Rz. 17
§ 9 Abs. 1 S. 1 KSchG bestimmt, dass ein Auflösungsantrag dann begründet ist, wenn dem Arbeitnehmer die Fortsetzung des Arbeitsverhältnisses nicht zuzumuten ist. Ein wichtiger Grund i.S. des § 626 Abs. 1 BGB, der zur fristlosen Kündigung berechtigt, macht stets auch die Fortsetzung des Arbeitsverhältnisses nach § 9 Abs. 1 S. 1 KSchG unzumutbar. Andererseits können schon solche Tatsachen die Fortsetzung des Arbeitsverhältnisses nach § 9 Abs. 1 S. 1 KSchG unzumutbar machen, die für eine fristlose Kündigung nicht ausreichen.
Rz. 18
Die Unzumutbarkeit der Fortsetzung des Arbeitsverhältnisses für den Arbeitnehmer kann sich aus der Sozialwidrigkeit der vom Arbeitgeber erklärten Kündigung bzw. aus im Zusammenhang mit der Kündigung stehenden Umständen ergeben. Aber auch Gründe, die erst während des Kündigungsschutzrechtsstreits entstanden sind, können die Unzumutbarkeit weiteren Zusammenarbeitens auslösen.
Rz. 19
Im Zusammenhang mit der Kündigung können sich Auflösungsgründe insbesondere dann ergeben, wenn (zeitgleich mit Ausspruch der Kündigung oder auch im nachfolgenden Kündigungsschutzrechtsstreit zur Begründung der ausgesprochenen Kündigung) als Kündigungsgründe leichtfertig unzutreffende ehrverletzende Behauptungen vom Arbeitgeber über den Arbeitnehmer aufgestellt werden. Ein Auflösungsgrund liegt regelmäßig vor, wenn der Arbeitnehmer ohne Vorhandensein objektiver Tatsachen einer Straftat bezichtigt wird. Als im Laufe des Kündigungsschutzrechtsstreits entstandene Gründe kommen insbesondere Umstände in Betracht, die für einen Empfänger in der Rolle des Arbeitnehmers den Schluss begründen, der Arbeitgeber werde den Arbeitnehmer nach dessen Rückkehr in den Betrieb nicht korrekt behandeln. So liegt es, wenn das Kündigungsschutzverfahren über eine offensichtlich sozialwidrige Kündigung seitens des Arbeitgebers mit einer derartigen Schärfe geführt worden ist, dass der Arbeitnehmer mit einem schikanösen Verhalten des Arbeitgebers und der anderen Mitarbeiter rechnen muss, wenn er seine Tätigkeit wieder aufnimmt. Ein Auflösungsgrund kann auch durch Einschüchterungen während eines Kündigungsschutzverfahrens entstehen, so etwa durch mündliche Äußerungen des Arbeitgebers dahingehend, der Arbeitnehmer werde bei seiner Rückkehr in den Betrieb "sein blaues Wunder erleben".

****

Aufgaben
a. Beantworte zum Text über den Auflösungsantrag nach § 9 KSchG diese Fragen:
(i) Was macht ein wichtiger Grund im Sinne des § 626 Abs. 1 BGB laut Text stets auch unzumutbar?
(ii) Wann liegt laut Text regelmäßig ein Auflösungsgrund vor?
(iii) Welche mündliche Äußerung des Arbeitgebers nennt der Text als Beispiel für eine Einschüchterung?
b. Führe den Text über den Auflösungsantrag nach § 9 KSchG mit einem kurzen Absatz fort, der nach seinem letzten Satz anschließt.

Informationen

****

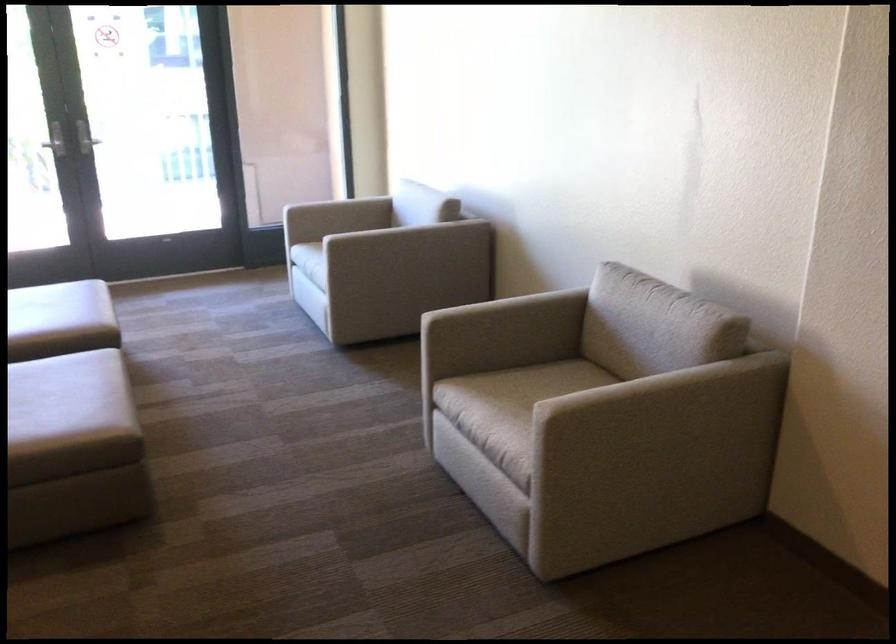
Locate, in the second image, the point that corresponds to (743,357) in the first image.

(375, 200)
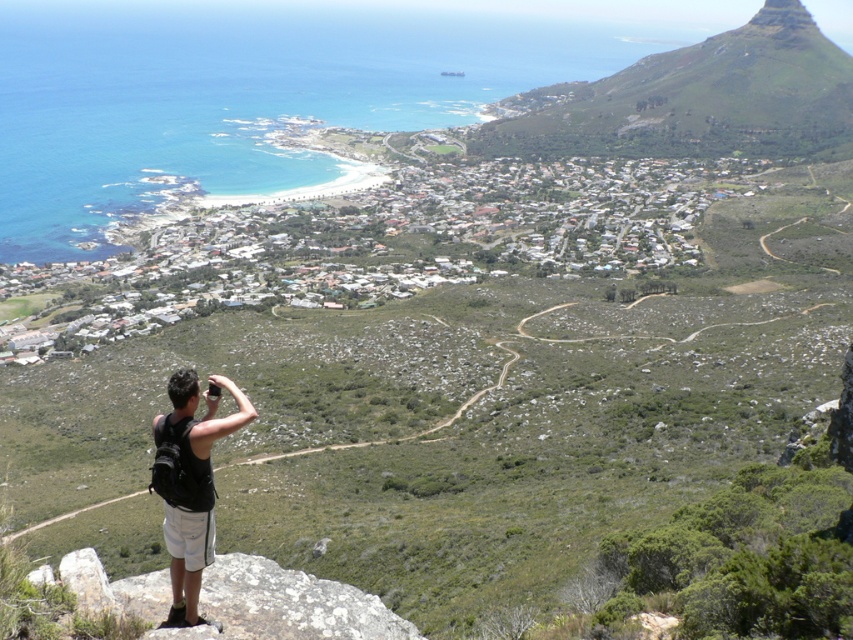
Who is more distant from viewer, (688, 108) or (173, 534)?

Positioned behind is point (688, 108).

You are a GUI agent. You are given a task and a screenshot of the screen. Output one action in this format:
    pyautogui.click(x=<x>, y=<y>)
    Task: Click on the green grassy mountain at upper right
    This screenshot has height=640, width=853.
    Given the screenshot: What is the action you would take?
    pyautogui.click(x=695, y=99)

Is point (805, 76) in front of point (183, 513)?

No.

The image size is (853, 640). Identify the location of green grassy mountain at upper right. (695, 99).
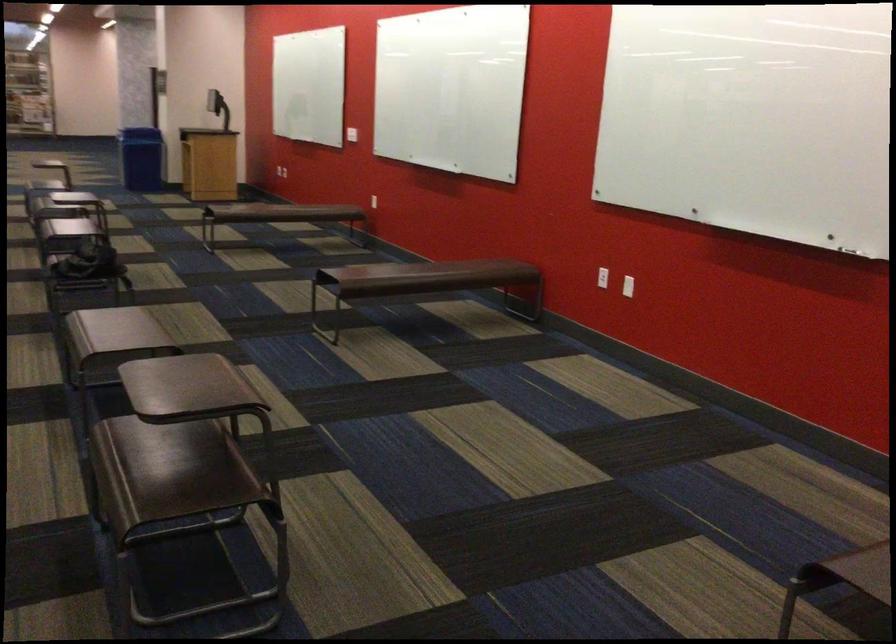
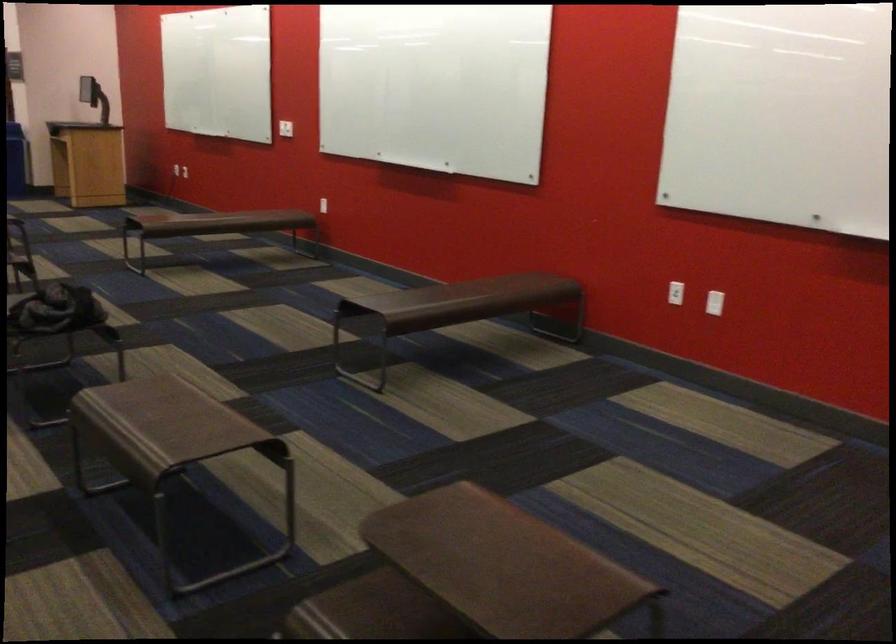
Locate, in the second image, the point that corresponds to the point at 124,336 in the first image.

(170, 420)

****

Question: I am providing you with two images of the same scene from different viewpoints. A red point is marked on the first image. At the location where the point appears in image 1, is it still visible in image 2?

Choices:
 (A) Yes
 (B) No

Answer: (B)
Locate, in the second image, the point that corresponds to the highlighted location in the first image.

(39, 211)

****

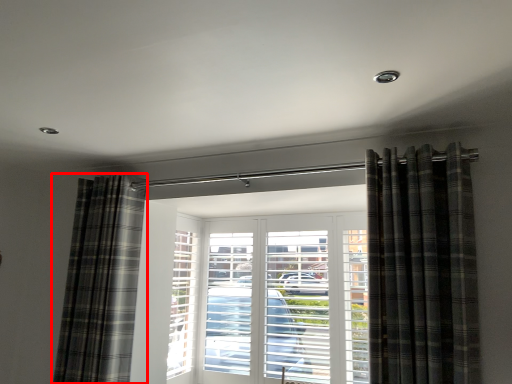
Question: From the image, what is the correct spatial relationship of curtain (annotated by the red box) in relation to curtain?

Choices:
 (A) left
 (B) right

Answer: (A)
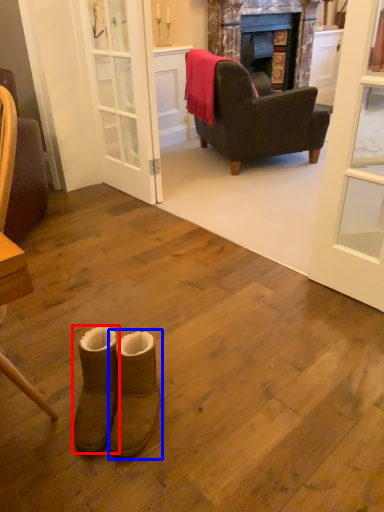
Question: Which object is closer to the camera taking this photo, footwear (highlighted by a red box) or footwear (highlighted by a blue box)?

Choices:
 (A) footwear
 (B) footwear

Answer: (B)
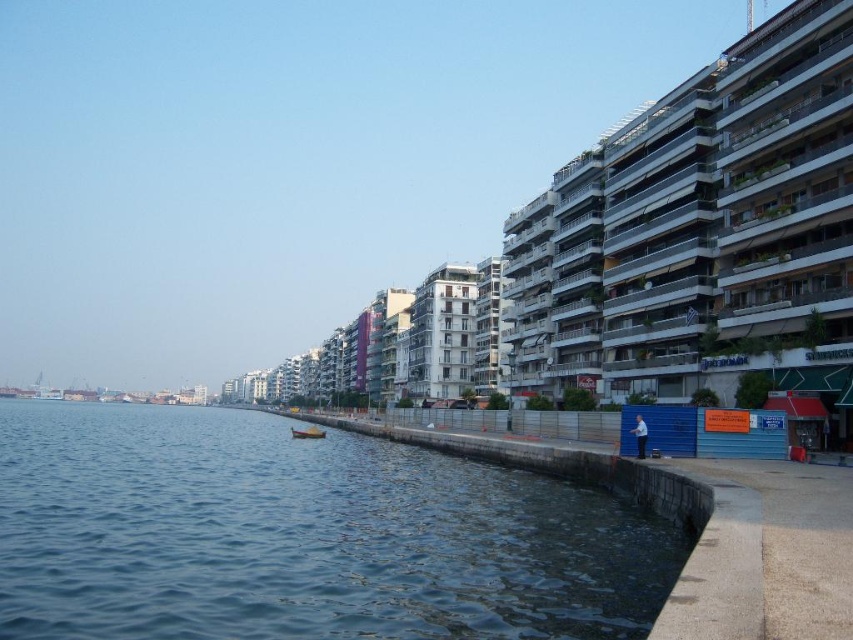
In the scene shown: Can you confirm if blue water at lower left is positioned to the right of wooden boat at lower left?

****

Antworten
a.
(i) Die Fortsetzung des Arbeitsverhältnisses nach § 9 Abs. 1 S. 1 KSchG.
(ii) Wenn der Arbeitnehmer ohne Vorhandensein objektiver Tatsachen einer Straftat bezichtigt wird.
(iii) Der Arbeitnehmer werde bei seiner Rückkehr in den Betrieb "sein blaues Wunder erleben".

b.
Rz. 20
Nicht als Auflösungsgrund geeignet ist jedoch die bloße Tatsache, dass der Arbeitnehmer zwischenzeitlich eine andere Arbeitsstelle gefunden hat, auch wenn dies in der Praxis immer wieder die Motivation für einen arbeitnehmerseitigen Auflösungsantrag darstellt. Allein der Umstand, dass ein Kündigungsschutzprozess geführt worden ist, begründet für den Arbeitnehmer ebenfalls noch nicht die Unzumutbarkeit einer weiteren Fortsetzung des Arbeitsverhältnisses; sonst wären sämtliche Auflösungsanträge ohne weiteres gerechtfertigt. Unzutreffende Rechtsausführungen in Schriftsätzen sind durch die Wahrnehmung berechtigter Interessen gedeckt und können daher regelmäßig nicht als Auflösungsgrund herangezogen werden. Auch die Drohung mit einer erneuten, nunmehr aus Sicht des Arbeitgebers nach § 1 KSchG sozial gerechtfertigten Kündigung ist ohne das Vorliegen weiterer Umstände nicht als rechtswidrig anzusehen und macht allein die Fortsetzung des Arbeitsverhältnisses für den Arbeitnehmer nicht unzumutbar.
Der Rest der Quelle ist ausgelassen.